Extracted information ▸
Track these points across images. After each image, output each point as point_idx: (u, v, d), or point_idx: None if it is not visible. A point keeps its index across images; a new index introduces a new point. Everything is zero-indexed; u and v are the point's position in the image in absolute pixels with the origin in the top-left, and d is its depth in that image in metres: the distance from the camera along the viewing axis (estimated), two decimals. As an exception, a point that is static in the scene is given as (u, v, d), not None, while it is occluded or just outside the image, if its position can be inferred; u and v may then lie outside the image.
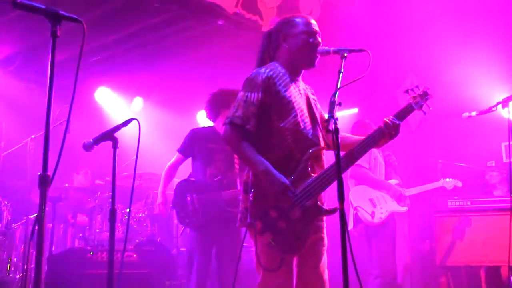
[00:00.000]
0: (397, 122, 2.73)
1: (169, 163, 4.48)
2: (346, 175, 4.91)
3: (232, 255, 4.16)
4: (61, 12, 2.04)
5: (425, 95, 2.90)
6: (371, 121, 5.22)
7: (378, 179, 4.89)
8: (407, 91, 2.95)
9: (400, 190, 4.92)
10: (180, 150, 4.43)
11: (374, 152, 4.90)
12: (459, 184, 5.29)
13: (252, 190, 2.54)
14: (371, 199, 4.80)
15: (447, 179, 5.30)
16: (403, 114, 2.82)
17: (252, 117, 2.57)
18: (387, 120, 2.72)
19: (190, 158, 4.41)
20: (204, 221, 4.16)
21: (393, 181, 4.99)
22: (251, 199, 2.52)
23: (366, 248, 4.77)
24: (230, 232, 4.19)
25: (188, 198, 4.21)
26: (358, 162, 4.62)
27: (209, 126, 4.47)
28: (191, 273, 4.21)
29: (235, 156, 4.28)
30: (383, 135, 2.72)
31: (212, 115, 4.37)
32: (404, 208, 4.90)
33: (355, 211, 4.78)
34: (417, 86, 2.96)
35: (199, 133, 4.41)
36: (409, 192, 5.05)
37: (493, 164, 5.98)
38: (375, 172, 4.91)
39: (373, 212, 4.72)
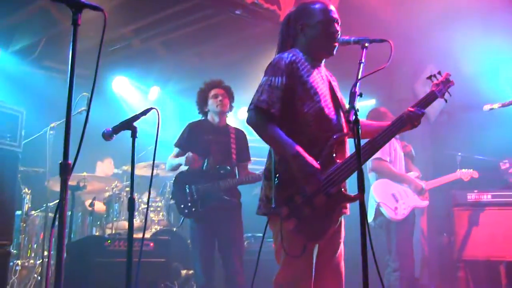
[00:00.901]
0: (420, 112, 2.71)
1: (169, 158, 4.58)
2: (366, 168, 4.87)
3: (235, 244, 4.24)
4: (83, 0, 2.04)
5: (447, 82, 2.90)
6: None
7: (399, 172, 4.84)
8: (429, 77, 2.92)
9: (421, 184, 4.87)
10: (177, 145, 4.52)
11: (394, 143, 4.85)
12: (475, 175, 5.22)
13: (277, 175, 2.51)
14: (393, 194, 4.74)
15: (464, 170, 5.23)
16: (426, 102, 2.81)
17: (277, 101, 2.53)
18: (411, 109, 2.70)
19: None
20: (203, 210, 4.26)
21: (412, 174, 4.94)
22: (276, 184, 2.50)
23: (385, 240, 4.73)
24: (231, 221, 4.28)
25: (187, 189, 4.31)
26: (379, 155, 4.67)
27: (204, 119, 4.56)
28: (195, 264, 4.31)
29: (232, 146, 4.34)
30: (404, 124, 2.70)
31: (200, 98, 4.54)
32: (425, 203, 4.86)
33: (377, 207, 4.73)
34: (439, 73, 2.93)
35: (195, 126, 4.51)
36: (429, 185, 5.00)
37: (507, 165, 5.92)
38: (396, 165, 4.86)
39: (396, 208, 4.67)
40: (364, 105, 7.62)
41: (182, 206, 4.31)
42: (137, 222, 5.67)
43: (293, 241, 2.49)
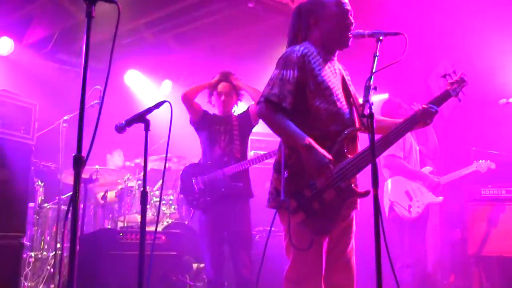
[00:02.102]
0: (434, 110, 2.70)
1: (193, 87, 4.68)
2: (380, 164, 4.83)
3: (243, 236, 4.27)
4: (97, -7, 2.04)
5: (462, 82, 2.89)
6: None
7: (413, 169, 4.78)
8: (444, 76, 2.90)
9: (436, 179, 4.80)
10: (202, 109, 4.61)
11: (409, 137, 4.80)
12: (493, 165, 5.13)
13: (287, 168, 2.50)
14: (407, 192, 4.70)
15: (480, 161, 5.13)
16: (440, 100, 2.82)
17: (289, 94, 2.52)
18: (424, 107, 2.69)
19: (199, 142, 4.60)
20: (211, 200, 4.33)
21: (427, 169, 4.88)
22: (286, 176, 2.48)
23: (398, 236, 4.69)
24: (239, 213, 4.31)
25: (193, 181, 4.40)
26: (392, 151, 4.62)
27: (213, 113, 4.66)
28: (205, 257, 4.35)
29: (235, 133, 4.44)
30: (417, 121, 2.70)
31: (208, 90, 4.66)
32: (440, 199, 4.81)
33: (391, 205, 4.69)
34: (454, 72, 2.91)
35: (209, 115, 4.62)
36: (444, 180, 4.94)
37: None
38: (410, 160, 4.81)
39: (409, 206, 4.63)
40: (378, 100, 7.59)
41: (191, 198, 4.40)
42: (149, 215, 5.69)
43: (301, 235, 2.49)
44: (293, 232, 2.48)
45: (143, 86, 7.87)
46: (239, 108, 4.76)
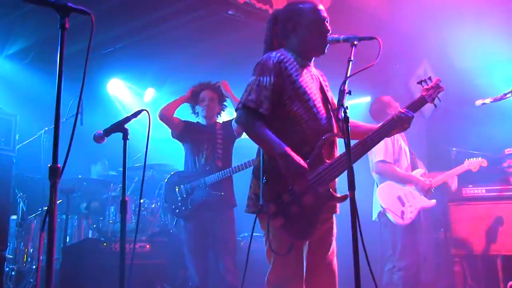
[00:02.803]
0: (410, 115, 2.74)
1: (170, 103, 4.73)
2: (371, 168, 4.81)
3: (226, 242, 4.30)
4: (70, 4, 2.05)
5: (437, 88, 2.93)
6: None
7: (404, 173, 4.72)
8: (420, 83, 2.95)
9: (427, 182, 4.75)
10: (183, 120, 4.66)
11: (398, 139, 4.76)
12: (484, 163, 5.06)
13: (265, 173, 2.52)
14: (399, 197, 4.65)
15: (472, 159, 5.07)
16: (416, 106, 2.86)
17: (266, 100, 2.54)
18: (401, 112, 2.72)
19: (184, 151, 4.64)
20: (192, 209, 4.35)
21: (418, 171, 4.82)
22: (265, 181, 2.50)
23: (390, 240, 4.67)
24: (222, 220, 4.35)
25: (177, 189, 4.45)
26: (382, 157, 4.61)
27: (197, 122, 4.71)
28: (189, 264, 4.37)
29: (218, 142, 4.46)
30: (394, 126, 2.73)
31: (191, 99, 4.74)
32: (432, 202, 4.74)
33: (383, 211, 4.67)
34: (429, 78, 2.96)
35: (192, 124, 4.68)
36: (436, 182, 4.87)
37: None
38: (401, 163, 4.76)
39: (402, 212, 4.58)
40: (360, 103, 7.65)
41: (174, 207, 4.43)
42: (133, 224, 5.65)
43: (280, 239, 2.51)
44: (272, 237, 2.50)
45: (126, 95, 7.86)
46: (224, 117, 4.80)
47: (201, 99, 4.61)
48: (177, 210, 4.39)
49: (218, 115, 4.69)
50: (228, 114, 5.11)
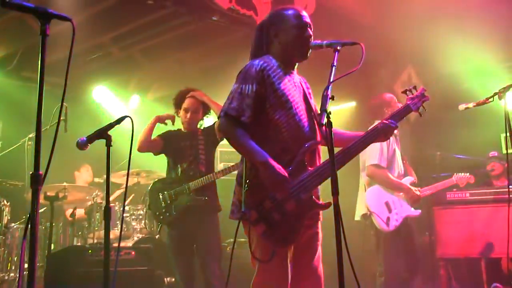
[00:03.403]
0: (394, 125, 2.76)
1: (141, 132, 4.57)
2: (361, 169, 4.78)
3: (211, 248, 4.27)
4: (50, 10, 2.04)
5: (422, 97, 2.95)
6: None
7: (396, 181, 4.66)
8: (405, 92, 2.97)
9: (417, 192, 4.68)
10: (161, 136, 4.59)
11: (393, 144, 4.70)
12: (472, 180, 5.13)
13: (248, 180, 2.52)
14: (387, 203, 4.61)
15: (460, 174, 5.11)
16: (400, 115, 2.88)
17: (247, 108, 2.54)
18: (385, 122, 2.74)
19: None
20: (177, 215, 4.31)
21: (408, 179, 4.76)
22: (247, 188, 2.51)
23: (375, 244, 4.69)
24: (206, 225, 4.31)
25: (160, 196, 4.40)
26: (376, 161, 4.59)
27: (178, 129, 4.64)
28: (175, 271, 4.35)
29: (200, 147, 4.42)
30: (378, 135, 2.75)
31: (175, 104, 4.62)
32: (418, 212, 4.69)
33: (369, 215, 4.66)
34: (414, 87, 2.98)
35: (173, 134, 4.59)
36: (424, 192, 4.87)
37: (495, 155, 5.95)
38: (394, 169, 4.71)
39: (388, 218, 4.55)
40: (345, 108, 7.70)
41: (157, 213, 4.41)
42: (118, 231, 5.63)
43: (263, 246, 2.51)
44: (255, 244, 2.51)
45: (111, 101, 7.82)
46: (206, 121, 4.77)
47: (185, 108, 4.51)
48: (161, 217, 4.37)
49: (200, 122, 4.64)
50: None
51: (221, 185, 4.58)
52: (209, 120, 4.86)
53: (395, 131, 2.99)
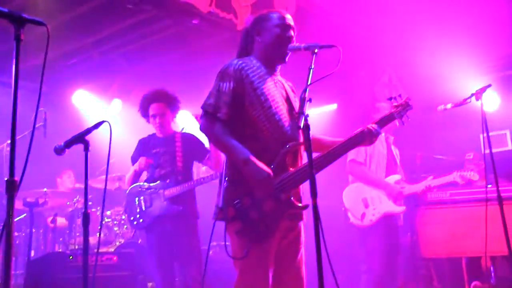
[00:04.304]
0: (378, 131, 2.78)
1: (127, 176, 4.64)
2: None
3: (192, 252, 4.25)
4: (24, 15, 2.02)
5: (407, 106, 2.98)
6: (351, 117, 5.15)
7: (373, 177, 4.69)
8: (390, 99, 3.00)
9: (398, 188, 4.66)
10: (132, 160, 4.62)
11: (378, 143, 4.71)
12: (476, 177, 4.81)
13: (226, 178, 2.54)
14: (365, 199, 4.64)
15: (464, 173, 4.80)
16: (384, 122, 2.89)
17: (224, 106, 2.57)
18: (370, 128, 2.76)
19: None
20: (151, 221, 4.30)
21: (395, 177, 4.77)
22: (226, 185, 2.51)
23: (356, 241, 4.74)
24: (184, 229, 4.29)
25: (137, 201, 4.40)
26: (353, 156, 4.63)
27: (153, 133, 4.62)
28: (154, 275, 4.34)
29: (178, 154, 4.40)
30: (362, 140, 2.77)
31: (142, 114, 4.59)
32: (401, 208, 4.71)
33: (345, 211, 4.69)
34: (399, 95, 3.00)
35: (144, 142, 4.59)
36: (408, 190, 4.77)
37: (471, 157, 6.00)
38: (372, 166, 4.73)
39: (363, 214, 4.59)
40: (327, 111, 7.74)
41: (132, 218, 4.41)
42: (101, 236, 5.58)
43: (237, 244, 2.53)
44: (231, 241, 2.52)
45: (92, 106, 7.75)
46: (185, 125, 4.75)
47: (152, 115, 4.47)
48: (135, 222, 4.36)
49: (173, 121, 4.60)
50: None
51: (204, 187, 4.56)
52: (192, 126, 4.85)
53: (385, 135, 3.00)
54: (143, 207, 4.33)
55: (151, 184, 4.40)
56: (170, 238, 4.25)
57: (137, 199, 4.37)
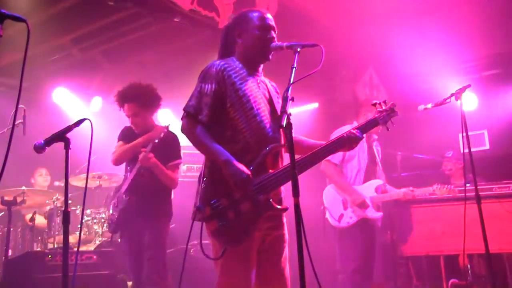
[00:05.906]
0: (360, 136, 2.79)
1: (122, 149, 4.47)
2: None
3: (154, 251, 4.14)
4: (3, 11, 1.98)
5: (391, 112, 2.96)
6: (332, 115, 5.17)
7: (342, 181, 4.65)
8: (374, 105, 2.99)
9: (363, 198, 4.58)
10: (123, 137, 4.53)
11: (360, 146, 4.68)
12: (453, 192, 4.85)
13: (205, 178, 2.53)
14: (344, 200, 4.63)
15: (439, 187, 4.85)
16: (367, 127, 2.89)
17: (205, 107, 2.56)
18: (352, 132, 2.76)
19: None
20: (123, 220, 4.24)
21: (376, 182, 4.74)
22: (203, 186, 2.51)
23: (334, 241, 4.74)
24: (152, 227, 4.19)
25: (112, 204, 4.41)
26: (329, 157, 4.57)
27: (129, 126, 4.51)
28: (130, 275, 4.33)
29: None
30: (343, 145, 2.77)
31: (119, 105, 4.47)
32: (378, 214, 4.67)
33: (324, 211, 4.70)
34: (385, 101, 2.99)
35: (126, 132, 4.52)
36: (375, 199, 4.70)
37: (450, 155, 6.07)
38: (347, 169, 4.70)
39: (341, 215, 4.57)
40: (308, 110, 7.76)
41: (110, 222, 4.39)
42: (82, 235, 5.52)
43: (214, 243, 2.54)
44: (210, 240, 2.54)
45: (72, 103, 7.66)
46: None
47: (125, 115, 4.42)
48: (110, 222, 4.36)
49: (151, 117, 4.52)
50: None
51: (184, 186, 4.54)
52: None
53: (366, 135, 2.99)
54: (115, 207, 4.34)
55: (125, 185, 4.34)
56: (140, 236, 4.17)
57: (113, 201, 4.36)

Activity ▸
Although the records above contain pictures, the copy should hold only the lines from their start through the line containing "5: (425, 95, 2.90)", each exactly as written, and none of the pictures.

Result of this task ▸
Track these points across images. After each image, output each point as point_idx: (u, v, d), or point_idx: None if it is not visible. A point keeps its index across images; a new index introduces a new point. Everything is zero-indexed; u and v are the point's position in the image in absolute pixels with the origin in the top-left, and d is its depth in that image in metres: the distance from the camera along the viewing axis (estimated), two decimals. As an exception, a point that is static in the scene is given as (u, v, d), not None, while it is occluded or just outside the image, if its position can be inferred; u and v may then lie outside the image.
[00:00.000]
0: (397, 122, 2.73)
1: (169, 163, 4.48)
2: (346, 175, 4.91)
3: (232, 255, 4.16)
4: (61, 12, 2.04)
5: (425, 95, 2.90)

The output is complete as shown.